Time to Plant the Salad Bowl!

One of my favorite spring activities is to plant the Salad Bowl.  The Salad Bowl is a huge planter that I sow several kinds of lettuce, spinach, kale and swiss chard.  It is time to plant it and I am looking forward to eating fresh greens in a few weeks!


Tip #1  To speed up the process, I plant a few plants as well as seeds.  That way my crop is spread out and I get a longer run of greens.  Last year's crop was wonderful, as you can see in the picture below.

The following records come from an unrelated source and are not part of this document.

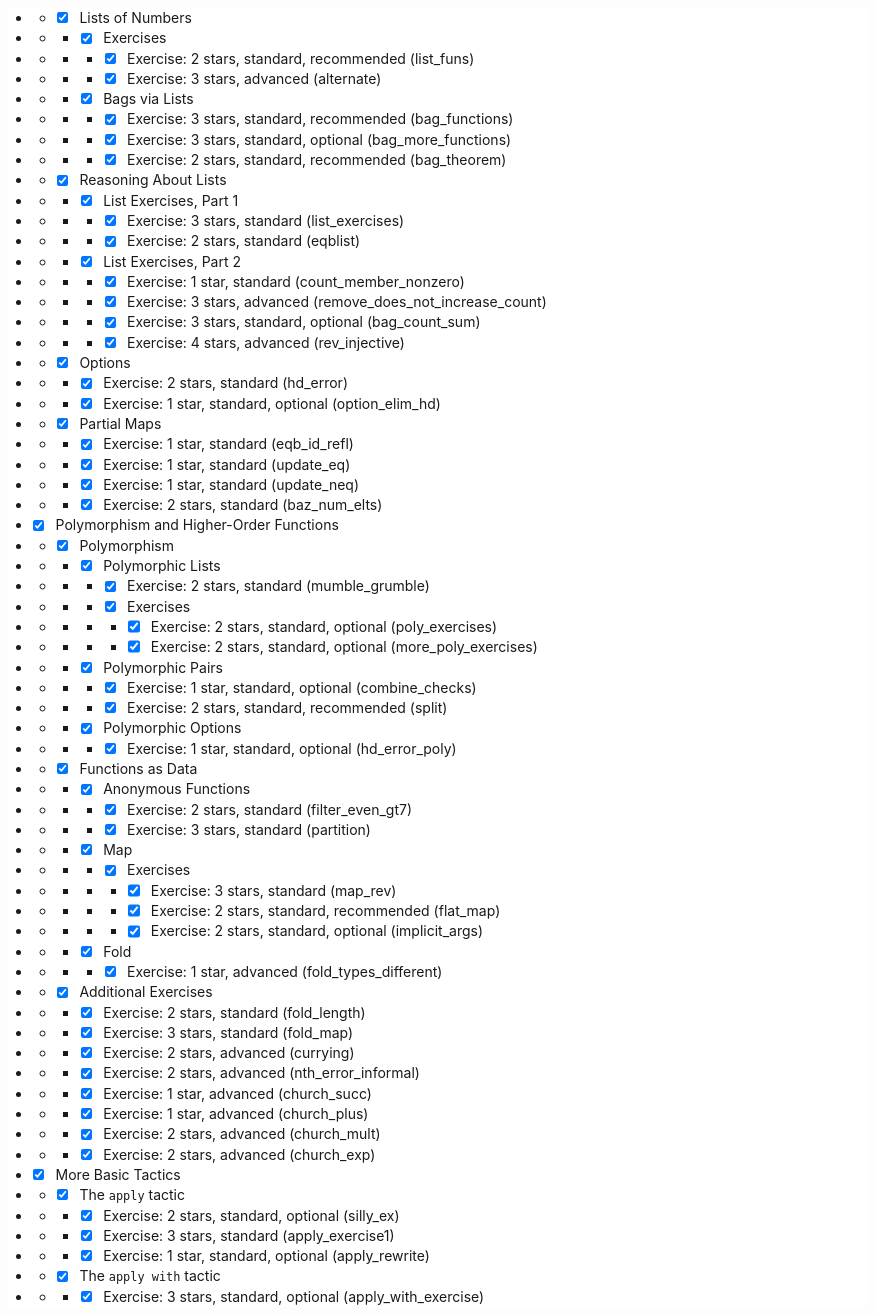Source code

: - - - [x] Lists of Numbers
- - - - [x] Exercises
- - - - - [x] Exercise: 2 stars, standard, recommended (list\_funs)
- - - - - [x] Exercise: 3 stars, advanced (alternate)
- - - - [x] Bags via Lists
- - - - - [x] Exercise: 3 stars, standard, recommended (bag\_functions)
- - - - - [x] Exercise: 3 stars, standard, optional (bag\_more\_functions)
- - - - - [x] Exercise: 2 stars, standard, recommended (bag\_theorem)
- - - [x] Reasoning About Lists
- - - - [x] List Exercises, Part 1
- - - - - [x] Exercise: 3 stars, standard (list\_exercises)
- - - - - [x] Exercise: 2 stars, standard (eqblist)
- - - - [x] List Exercises, Part 2
- - - - - [x] Exercise: 1 star, standard (count\_member\_nonzero)
- - - - - [x] Exercise: 3 stars, advanced (remove\_does\_not\_increase\_count)
- - - - - [x] Exercise: 3 stars, standard, optional (bag\_count\_sum)
- - - - - [x] Exercise: 4 stars, advanced (rev\_injective)
- - - [x] Options
- - - - [x] Exercise: 2 stars, standard (hd\_error)
- - - - [x] Exercise: 1 star, standard, optional (option\_elim\_hd)
- - - [x] Partial Maps
- - - - [x] Exercise: 1 star, standard (eqb\_id\_refl)
- - - - [x] Exercise: 1 star, standard (update\_eq)
- - - - [x] Exercise: 1 star, standard (update\_neq)
- - - - [x] Exercise: 2 stars, standard (baz\_num\_elts)
- - [x] Polymorphism and Higher-Order Functions
- - - [x] Polymorphism
- - - - [x] Polymorphic Lists
- - - - - [x] Exercise: 2 stars, standard (mumble\_grumble)
- - - - - [x] Exercises
- - - - - - [x] Exercise: 2 stars, standard, optional (poly\_exercises)
- - - - - - [x] Exercise: 2 stars, standard, optional (more\_poly\_exercises)
- - - - [x] Polymorphic Pairs
- - - - - [x] Exercise: 1 star, standard, optional (combine\_checks)
- - - - - [x] Exercise: 2 stars, standard, recommended (split)
- - - - [x] Polymorphic Options
- - - - - [x] Exercise: 1 star, standard, optional (hd\_error\_poly)
- - - [x] Functions as Data
- - - - [x] Anonymous Functions
- - - - - [x] Exercise: 2 stars, standard (filter\_even\_gt7)
- - - - - [x] Exercise: 3 stars, standard (partition)
- - - - [x] Map
- - - - - [x] Exercises
- - - - - - [x] Exercise: 3 stars, standard (map\_rev)
- - - - - - [x] Exercise: 2 stars, standard, recommended (flat\_map)
- - - - - - [x] Exercise: 2 stars, standard, optional (implicit\_args)
- - - - [x] Fold
- - - - - [x] Exercise: 1 star, advanced (fold\_types\_different)
- - - [x] Additional Exercises
- - - - [x] Exercise: 2 stars, standard (fold\_length)
- - - - [x] Exercise: 3 stars, standard (fold\_map)
- - - - [x] Exercise: 2 stars, advanced (currying)
- - - - [x] Exercise: 2 stars, advanced (nth\_error\_informal)
- - - - [x] Exercise: 1 star, advanced (church\_succ)
- - - - [x] Exercise: 1 star, advanced (church\_plus)
- - - - [x] Exercise: 2 stars, advanced (church\_mult)
- - - - [x] Exercise: 2 stars, advanced (church\_exp)
- - [x] More Basic Tactics
- - - [x] The `apply` tactic
- - - - [x] Exercise: 2 stars, standard, optional (silly\_ex)
- - - - [x] Exercise: 3 stars, standard (apply\_exercise1)
- - - - [x] Exercise: 1 star, standard, optional (apply\_rewrite)
- - - [x] The `apply with` tactic
- - - - [x] Exercise: 3 stars, standard, optional (apply\_with\_exercise)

Tip # 2  Use good seeds!  This year we are planting using heirloom seeds that we purchased from the Missouri Botanical Gardens.  They have a wonderful seed selection and I am eager to see if we can tell the difference between the seeds we get at the Dollar Store and the seeds were purchased from MoBot.

Our selection includes:

Viroflay (spinach variety)
Mesclun (a mix of Buttercrunch, Black Seeded Simpson, Green Salad Bowl, Lolla Rossa, Red Oak Leaf and Rouge d'Hiver)
Wheatgreass
Salad Bowl Blend (says we can continue sowing and get a fall crop!)

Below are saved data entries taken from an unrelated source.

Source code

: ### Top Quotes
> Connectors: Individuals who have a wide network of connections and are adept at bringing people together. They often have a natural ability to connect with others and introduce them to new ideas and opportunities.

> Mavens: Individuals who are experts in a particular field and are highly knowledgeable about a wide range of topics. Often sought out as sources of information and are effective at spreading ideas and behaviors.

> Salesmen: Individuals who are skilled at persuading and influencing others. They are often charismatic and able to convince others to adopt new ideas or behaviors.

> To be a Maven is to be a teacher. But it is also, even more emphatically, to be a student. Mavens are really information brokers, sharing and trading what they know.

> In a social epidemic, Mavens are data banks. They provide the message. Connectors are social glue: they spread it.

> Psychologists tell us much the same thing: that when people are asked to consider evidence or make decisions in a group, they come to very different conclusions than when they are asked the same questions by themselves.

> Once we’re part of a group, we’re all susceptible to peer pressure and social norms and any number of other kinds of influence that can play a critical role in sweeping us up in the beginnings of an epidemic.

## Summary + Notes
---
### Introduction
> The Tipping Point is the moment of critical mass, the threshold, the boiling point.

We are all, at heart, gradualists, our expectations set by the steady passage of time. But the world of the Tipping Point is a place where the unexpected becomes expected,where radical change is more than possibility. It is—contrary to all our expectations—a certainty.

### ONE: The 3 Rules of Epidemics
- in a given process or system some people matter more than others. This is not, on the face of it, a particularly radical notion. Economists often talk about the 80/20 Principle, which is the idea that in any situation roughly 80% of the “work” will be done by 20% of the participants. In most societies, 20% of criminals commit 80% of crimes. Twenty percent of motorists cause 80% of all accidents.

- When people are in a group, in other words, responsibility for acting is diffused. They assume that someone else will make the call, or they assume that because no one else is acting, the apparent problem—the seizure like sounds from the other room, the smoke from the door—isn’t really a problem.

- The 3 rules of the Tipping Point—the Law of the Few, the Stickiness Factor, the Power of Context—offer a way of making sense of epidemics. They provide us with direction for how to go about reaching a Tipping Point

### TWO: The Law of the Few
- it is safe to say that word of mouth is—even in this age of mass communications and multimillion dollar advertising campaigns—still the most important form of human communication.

Tip #3 We will plant 2 or so weeks before the last frost.  The soil does best when it is above 60 degrees. Sometimes we've guessed wrong about the last frost and still have had a good crop of greens. When someone tells me that they want to start gardening, this is what I tell them to start with! The seeds germinate quickly (usually within 5-10 days) and you can eat the ones that you thin out in a salad!

Here's what I use:

1 large garden pot (ours is about 18 inches in diameter)
filler for the bottom third, we used crushed plastic bottles and rock
good soil for the rest of the pot
seeds of your choice or you can use plants from the nursery

Tip #4  Move your pot where you want it.  Most salad greens like full morning sun and some shade in the afternoon. Place your filler in the pot.  If you want, lay a layer of newspaper on top.  Cover the newspaper with your soil.  Tamper the soil with a lid from a kettle.  Not too hard, but enough to get a firm layer of soil in the pot.  Plant your seeds to the depth recommended on the seed package. Lightly water with a spray bottle. Water with the spray bottle often, if you see the soil getting too dry, spray it down.  When the seedlings pop up, then you can spray it a little less often but still when the soil feels dry.  As the roots are established, you can start using the hose, on a spray setting.

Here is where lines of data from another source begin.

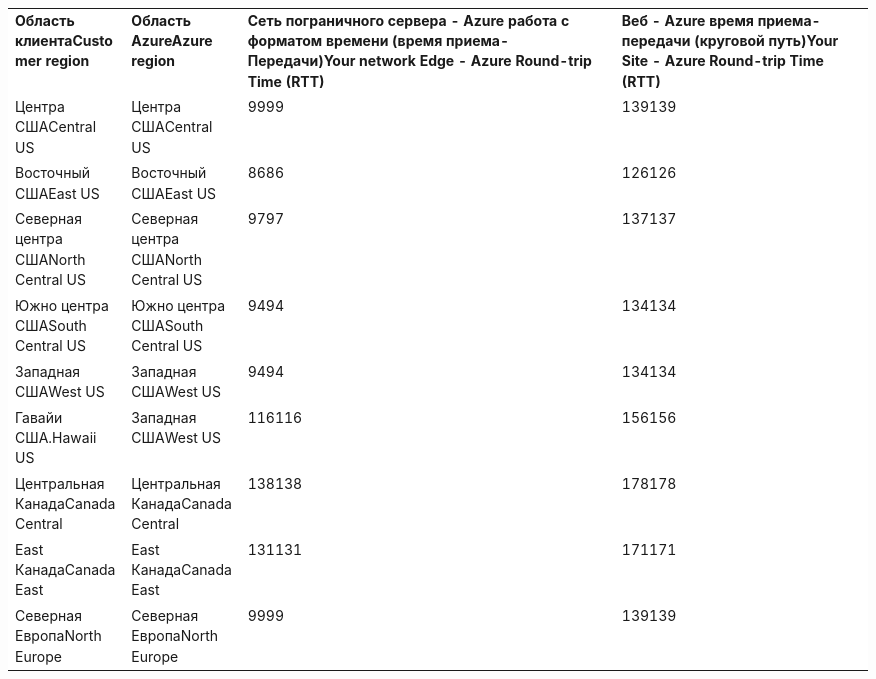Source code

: |||||
|:-----|:-----|:-----|:-----|
|<span data-ttu-id="631f8-263">**Область клиента**</span><span class="sxs-lookup"><span data-stu-id="631f8-263">**Customer region**</span></span> <br/> |<span data-ttu-id="631f8-264">**Область Azure**</span><span class="sxs-lookup"><span data-stu-id="631f8-264">**Azure region**</span></span> <br/> |<span data-ttu-id="631f8-265">**Сеть пограничного сервера - Azure работа с форматом времени (время приема-Передачи)**</span><span class="sxs-lookup"><span data-stu-id="631f8-265">**Your network Edge - Azure Round-trip Time (RTT)**</span></span> <br/> |<span data-ttu-id="631f8-266">**Веб - Azure время приема-передачи (круговой путь)**</span><span class="sxs-lookup"><span data-stu-id="631f8-266">**Your Site - Azure Round-trip Time (RTT)**</span></span> <br/> |
|<span data-ttu-id="631f8-267">Центра США</span><span class="sxs-lookup"><span data-stu-id="631f8-267">Central US</span></span>  <br/> |<span data-ttu-id="631f8-268">Центра США</span><span class="sxs-lookup"><span data-stu-id="631f8-268">Central US</span></span>  <br/> |<span data-ttu-id="631f8-269">99</span><span class="sxs-lookup"><span data-stu-id="631f8-269">99</span></span>  <br/> |<span data-ttu-id="631f8-270">139</span><span class="sxs-lookup"><span data-stu-id="631f8-270">139</span></span>  <br/> |
|<span data-ttu-id="631f8-271">Восточный США</span><span class="sxs-lookup"><span data-stu-id="631f8-271">East US</span></span>  <br/> |<span data-ttu-id="631f8-272">Восточный США</span><span class="sxs-lookup"><span data-stu-id="631f8-272">East US</span></span>  <br/> |<span data-ttu-id="631f8-273">86</span><span class="sxs-lookup"><span data-stu-id="631f8-273">86</span></span>  <br/> |<span data-ttu-id="631f8-274">126</span><span class="sxs-lookup"><span data-stu-id="631f8-274">126</span></span>  <br/> |
|<span data-ttu-id="631f8-275">Северная центра США</span><span class="sxs-lookup"><span data-stu-id="631f8-275">North Central US</span></span>  <br/> |<span data-ttu-id="631f8-276">Северная центра США</span><span class="sxs-lookup"><span data-stu-id="631f8-276">North Central US</span></span>  <br/> |<span data-ttu-id="631f8-277">97</span><span class="sxs-lookup"><span data-stu-id="631f8-277">97</span></span>  <br/> |<span data-ttu-id="631f8-278">137</span><span class="sxs-lookup"><span data-stu-id="631f8-278">137</span></span>  <br/> |
|<span data-ttu-id="631f8-279">Южно центра США</span><span class="sxs-lookup"><span data-stu-id="631f8-279">South Central US</span></span>  <br/> |<span data-ttu-id="631f8-280">Южно центра США</span><span class="sxs-lookup"><span data-stu-id="631f8-280">South Central US</span></span>  <br/> |<span data-ttu-id="631f8-281">94</span><span class="sxs-lookup"><span data-stu-id="631f8-281">94</span></span>  <br/> |<span data-ttu-id="631f8-282">134</span><span class="sxs-lookup"><span data-stu-id="631f8-282">134</span></span>  <br/> |
|<span data-ttu-id="631f8-283">Западная США</span><span class="sxs-lookup"><span data-stu-id="631f8-283">West US</span></span>  <br/> |<span data-ttu-id="631f8-284">Западная США</span><span class="sxs-lookup"><span data-stu-id="631f8-284">West US</span></span>  <br/> |<span data-ttu-id="631f8-285">94</span><span class="sxs-lookup"><span data-stu-id="631f8-285">94</span></span>  <br/> |<span data-ttu-id="631f8-286">134</span><span class="sxs-lookup"><span data-stu-id="631f8-286">134</span></span>  <br/> |
|<span data-ttu-id="631f8-287">Гавайи США.</span><span class="sxs-lookup"><span data-stu-id="631f8-287">Hawaii US</span></span>  <br/> |<span data-ttu-id="631f8-288">Западная США</span><span class="sxs-lookup"><span data-stu-id="631f8-288">West US</span></span>  <br/> |<span data-ttu-id="631f8-289">116</span><span class="sxs-lookup"><span data-stu-id="631f8-289">116</span></span>  <br/> |<span data-ttu-id="631f8-290">156</span><span class="sxs-lookup"><span data-stu-id="631f8-290">156</span></span>  <br/> |
|<span data-ttu-id="631f8-291">Центральная Канада</span><span class="sxs-lookup"><span data-stu-id="631f8-291">Canada Central</span></span>  <br/> |<span data-ttu-id="631f8-292">Центральная Канада</span><span class="sxs-lookup"><span data-stu-id="631f8-292">Canada Central</span></span>  <br/> |<span data-ttu-id="631f8-293">138</span><span class="sxs-lookup"><span data-stu-id="631f8-293">138</span></span>  <br/> |<span data-ttu-id="631f8-294">178</span><span class="sxs-lookup"><span data-stu-id="631f8-294">178</span></span>  <br/> |
|<span data-ttu-id="631f8-295">East Канада</span><span class="sxs-lookup"><span data-stu-id="631f8-295">Canada East</span></span>  <br/> |<span data-ttu-id="631f8-296">East Канада</span><span class="sxs-lookup"><span data-stu-id="631f8-296">Canada East</span></span>  <br/> |<span data-ttu-id="631f8-297">131</span><span class="sxs-lookup"><span data-stu-id="631f8-297">131</span></span>  <br/> |<span data-ttu-id="631f8-298">171</span><span class="sxs-lookup"><span data-stu-id="631f8-298">171</span></span>  <br/> |
|<span data-ttu-id="631f8-299">Северная Европа</span><span class="sxs-lookup"><span data-stu-id="631f8-299">North Europe</span></span>  <br/> |<span data-ttu-id="631f8-300">Северная Европа</span><span class="sxs-lookup"><span data-stu-id="631f8-300">North Europe</span></span>  <br/> |<span data-ttu-id="631f8-301">99</span><span class="sxs-lookup"><span data-stu-id="631f8-301">99</span></span>  <br/> |<span data-ttu-id="631f8-302">139</span><span class="sxs-lookup"><span data-stu-id="631f8-302">139</span></span>  <br/> |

Tip #5 When the little plants are about 4" high, you can start harvesting them, but I generally let mine grow to 6" and then I only take a few leaves at a time.  Once the garden is firmly established, you can take more and more!  I make salads, or when the greens are coming on heavily, I use them in my smoothies.  So good!

Let me know if you make a Salad Bowl Garden!  Can't wait to hear back from you.